**Your task:** When you write out the listing, keep each word exactly as it stands but include none of its images.

**Given material:**
· · · ·

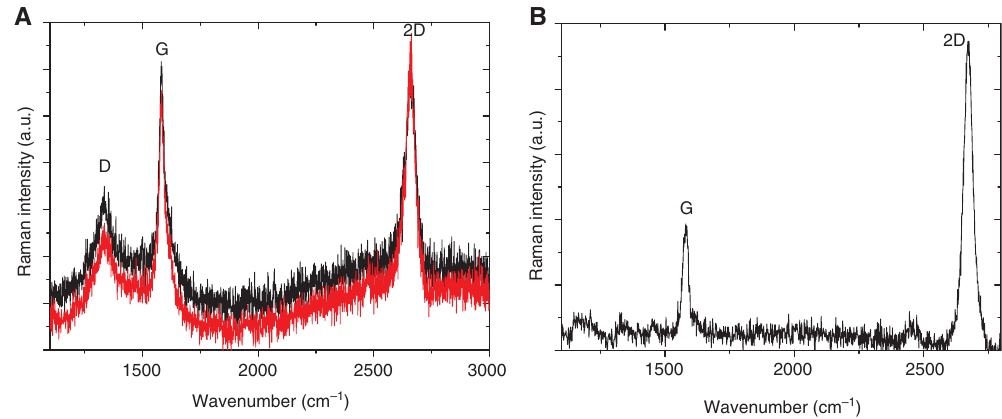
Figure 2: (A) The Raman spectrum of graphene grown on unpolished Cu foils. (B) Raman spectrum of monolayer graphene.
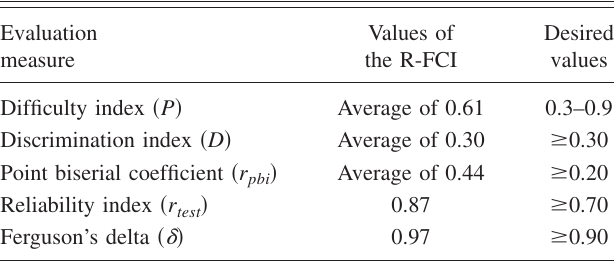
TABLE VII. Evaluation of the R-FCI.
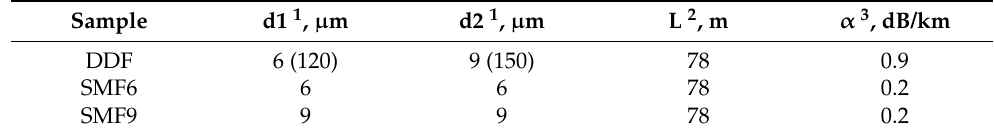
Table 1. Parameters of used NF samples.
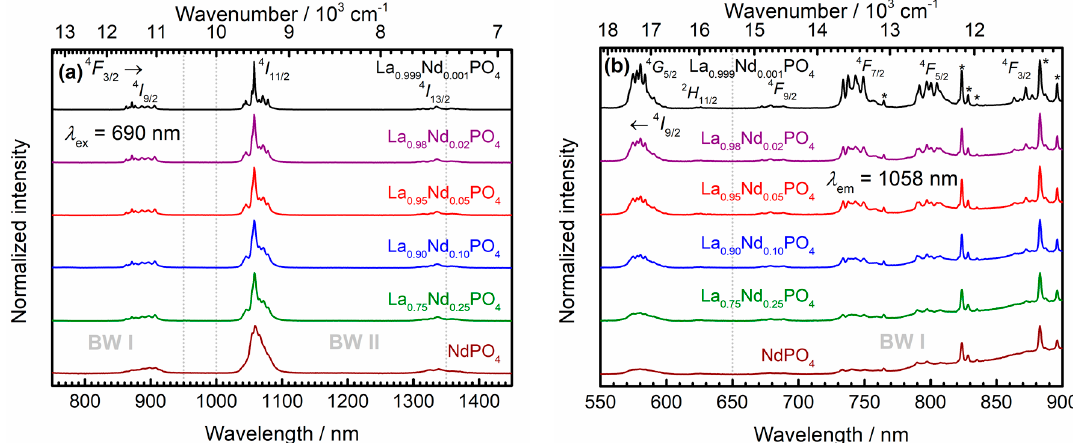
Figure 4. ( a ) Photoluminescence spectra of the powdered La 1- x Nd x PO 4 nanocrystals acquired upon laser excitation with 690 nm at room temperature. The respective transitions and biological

· · · ·

**Task answer:**
Figure 2: (A) The Raman spectrum of graphene grown on unpolished Cu foils. (B) Raman spectrum of monolayer graphene.
TABLE VII. Evaluation of the R-FCI.
Table 1. Parameters of used NF samples.
Figure 4. ( a ) Photoluminescence spectra of the powdered La 1- x Nd x PO 4 nanocrystals acquired upon laser excitation with 690 nm at room temperature. The respective transitions and biological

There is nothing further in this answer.